No, no ,no not one for the taxman and one for us! Just a day on two sets of books at the restaurant. First up is my library. The most valuable books are stored safely elsewhere but I still have well over a thousand books picked up over the years which are now being housed downstairs at the Real Man Pizza Company on Clerkenwell Road. If you have a spare afternoon and fancy a read over a coffee or just a book to digest as you digest a chocolate pizza – you now know where to go.
I cannot remember where most of them came from or how or why I picked them up. I have been left quite a few as bequests and my father is always making space and so handing over spare tomes (his latest contribution to my library being the most pompous and mind numbing book in history: A history of the Eton hunt). And I have always been a buyer of books over the years. But thumbing through the titles as I arranged them I struggle to think why I bought, or kept, some of them. I am loathe to chuck anything out but a thick volume on US corporate law pushed me too far. And what use is a Whittaker’s Almanac from 1999?
The library is eclectic. There is some total rubbish in there. Trash novel Who Gets Fluffy springs to mind and is retained precisely because it is so bad. There are learned and not widely read tomes such as Shattered Eagles by Dr TJ Winnifrith and The History of the Royal Military Canal by his father as well as a collection of (pretty poor) poetry by my father’s maternal grandfather. Needless to say all Christopher Booker’s books are there (barring The Games War which I cannot find). My late aunt left me a stack of political histories (she was a researcher on Alistair Horne’s series on Macmillan). Cricket books are well represented but, by volume, novels probably win. A good few are from the nineteenth century and early 20th century: Austen, the Bronte’s, Waugh, Greene, Maugham, Orwell, and Hardy. But there is some modern stuff in there as well Hornby, Maupin and Christie. There are a lot of Agatha Christie books – I have always been a sucker for detective novels and TV drama. There are also a lot of cookery books – it is a passion.

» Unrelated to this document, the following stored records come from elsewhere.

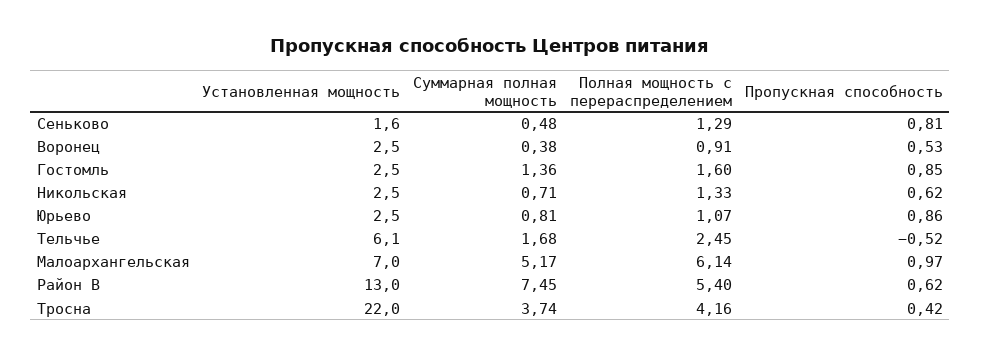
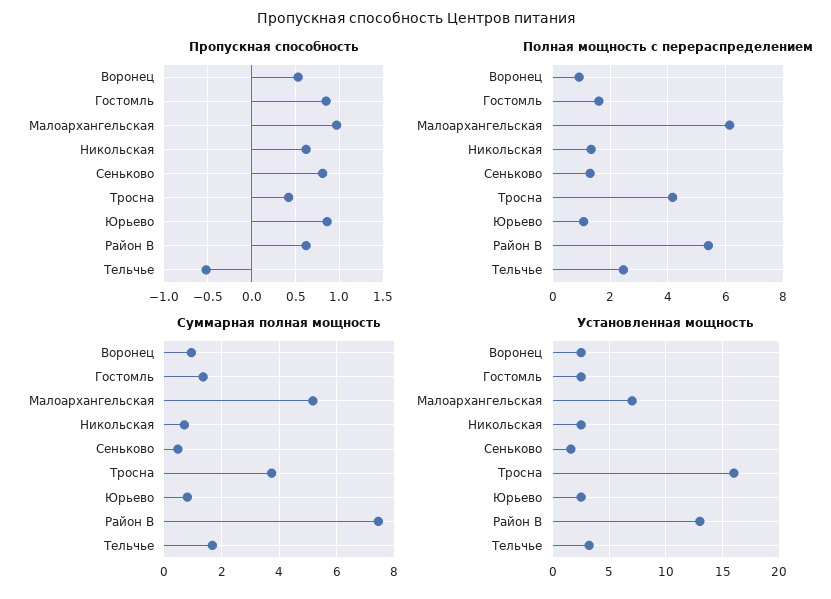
  {
    "Установленная мощность": {
      "Сеньково": 1.6,
      "Воронец": 2.5,
      "Гостомль": 2.5,
      "Никольская": 2.5,
      "Юрьево": 2.5,
-     "Тельчье": 6.1,
+     "Тельчье": 3,
      "Малоархангельская": 7,
      "Район В": 13,
-     "Тросна": 22
+     "Тросна": 16
    },
    "Суммарная полная мощность": {
      "Сеньково": 0.48,
-     "Воронец": 0.38,
+     "Воронец": 1,
      "Гостомль": 1.36,
      "Никольская": 0.71,
      "Юрьево": 0.81,
      "Тельчье": 1.68,
      "Малоархангельская": 5.17,
      "Район В": 7.45,
      "Тросна": 3.74
    },
    "Полная мощность с перераспределением": {
      "Сеньково": 1.29,
      "Воронец": 0.91,
      "Гостомль": 1.6,
      "Никольская": 1.33,
      "Юрьево": 1.07,
      "Тельчье": 2.45,
      "Малоархангельская": 6.14,
      "Район В": 5.4,
      "Тросна": 4.16
    },
    "Пропускная способность": {
      "Сеньково": 0.81,
      "Воронец": 0.53,
      "Гостомль": 0.85,
      "Никольская": 0.62,
      "Юрьево": 0.86,
      "Тельчье": -0.52,
      "Малоархангельская": 0.97,
      "Район В": 0.62,
      "Тросна": 0.42
    }
  }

From my heroes at the top of the blog we have books by Mill, Rand, Booker, Orwell, Graham and Steyn. John Seymour sits at home by my bedside right now but will find his way here eventually. Three large bookcases are now full – with some shelves double stacked but still I have several boxes to lay out. I fear that another bookcase may need to be purchased for the restaurant.
The other set of books… I am settling a few invoices for RMPC as I have brought over the chequebook from Douglas. The cheese supplier needs paying.